Shot Down And On The Run – Air Commodore Graham Pitchfork (recommended read)





  1. You say reports were underplayed - I 've been thinking about that...
    I would imagine, after living with danger for so long, it becomes the norm, and those brave souls became immune to thinking about it in the way we do when reading these heroic tales.

    Thank goodness they existed.

    Another interesting post - thank you.

  2. Thanks Maria. I agree. I guess the other aspect about the MI9 debriefs which ultimately made up the reports, is that they would have been classed as military intelligence and conducted in a formal way, with the stenographer being a complete stranger. The evaders would have stuck to the questions asked and the facts, hence the tone of the reports. For me personally, it is in the books and memoirs written later where the underplaying really comes into its own. So many accounts are told with that 'reserve and matter of factness' of the era.

  3. Underplayed as in 'he stops to help a German officer push his car which has broken down.' Blistered feet, language barriers, moving at night covering 200 miles by foot and bicycle and still has 500 miles to go. I'm in awe of these people.

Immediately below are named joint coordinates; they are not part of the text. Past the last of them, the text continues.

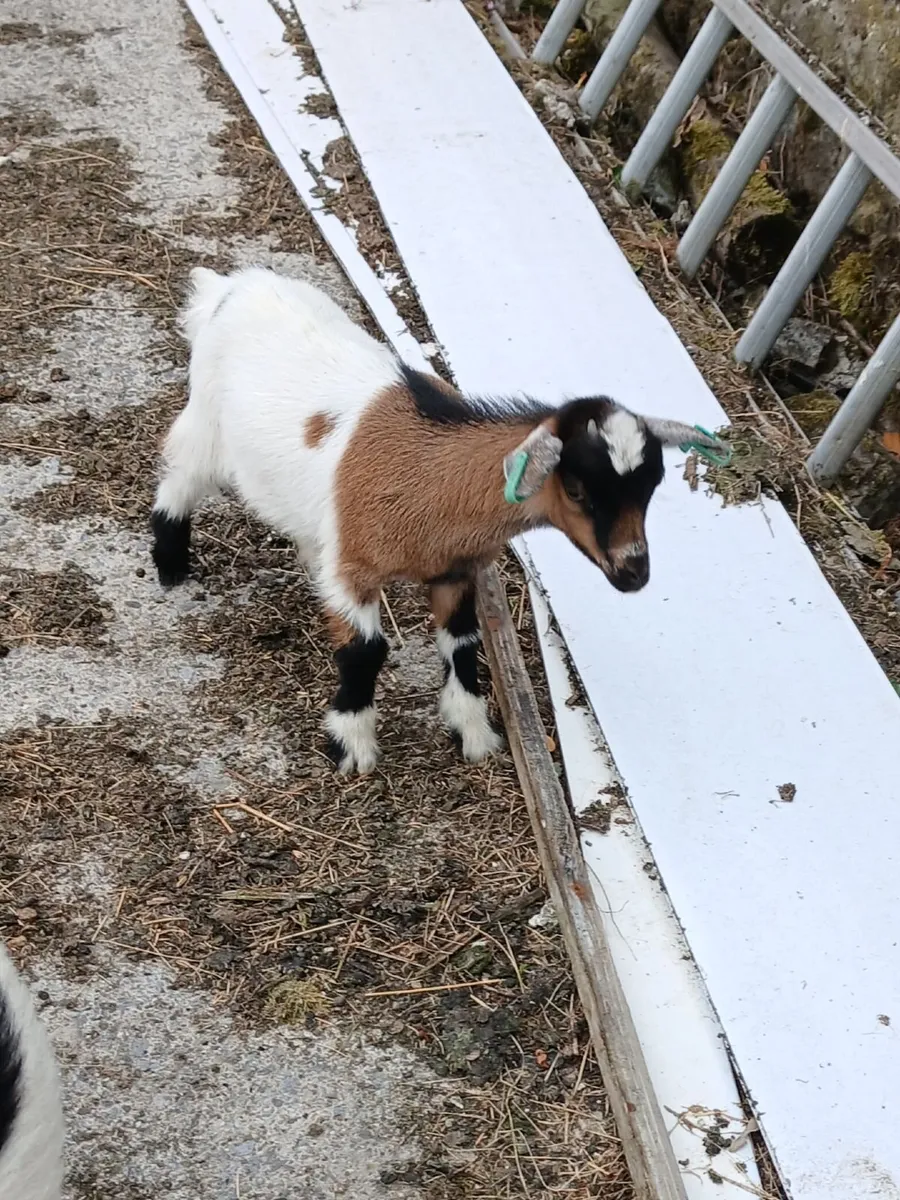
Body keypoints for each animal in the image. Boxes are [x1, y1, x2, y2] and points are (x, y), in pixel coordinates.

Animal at [152, 266, 720, 775]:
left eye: (651, 488)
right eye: (578, 490)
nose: (634, 573)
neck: (435, 482)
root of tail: (231, 285)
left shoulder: (456, 570)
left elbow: (463, 643)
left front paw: (473, 731)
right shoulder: (357, 567)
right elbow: (364, 650)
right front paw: (352, 744)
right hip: (206, 421)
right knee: (178, 477)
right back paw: (170, 563)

  4. This was another engaging post well-told by Keith. Sale has been through so much and kept his integrity and nerve, with still another 500 miles to go over the Pyrenees with its rough terrain. ‘Two Gold Coins and a Prayer’ is the recollection of Lt. Col. James H. Keefe Jr., USAF (Ret.) Another tale of astonishing escape.
    Disaster struck on March 8, 1944, when Lieutenant James Keefe was forced to bail out of his B-24 bomber over Papendrecht, Holland. With the help of some truly remarkable individuals involved in the Dutch Resistance, James was able to survive undetected for five months in the occupied land. This was a most unusual feat, as one of the top priorities for the Nazis was to capture pilots who had been forced to bail out. Part of this was to break up the Resistance, and part of it was simply the glory of catching these “fly-boys” who were responsible for so much damage from the air.Initially, Lieutenant Keefe was being smuggled between various safe houses, and getting falsified papers together - towards the eventual goal of getting him to England. One of the keys to blending in was to not have any unusual items on one’s person.One of the most dangerous things Lieutenant Keefe had in his possession were English pound notes. These would have given him away immediately had they been discovered, so a kindly member of the Resistance by the name of J.J. van Dongen traded him the notes for two Dutch gold coins, of approximately the same value. Unbelievably, Mr. Keefe still has those coins, and a picture of them is reproduced in the book. Throughout his ordeal, which involved eventually being captured and imprisoned as a POW, (and much more) James was able to somehow hide these two coins and eventually bring them all the way back home to Seattle, WA.That feat alone is hard to believe. After a traitor set him up, and he was taken into custody, the Nazis strip-searched him numerous times. Yet he still managed to somehow hang on to those coins throughout the entire ordeal.The term “ordeal” does not even do justice to the conditions he describes having lived through as a prisoner of war. It was not just that the camp was horrible, (although it definitely was), but there were so many other indignities. Disease, lack of food, forced marches for untold kilometers in the snow - just about the worst of everything one can imagine.What makes Two Gold Coins And A Prayer so remarkable, besides the story itself, is just how much detail it contains. Not only in the nearly day by day accounts of what went on, but in so many of the documents James was able to somehow acquire and keep for all these years. We look forward to following Sale throughout the rest of his epic journey to freedom and hope that his poor feet eventually find home.
    “Do the difficult things while they are easy and do the great things while they are small. A journey of a thousand miles must begin with a single step.”
    (Lao Tzu.)

  5. Thanks for your reply Helen. I haven't read Keefe's account and will be putting that right.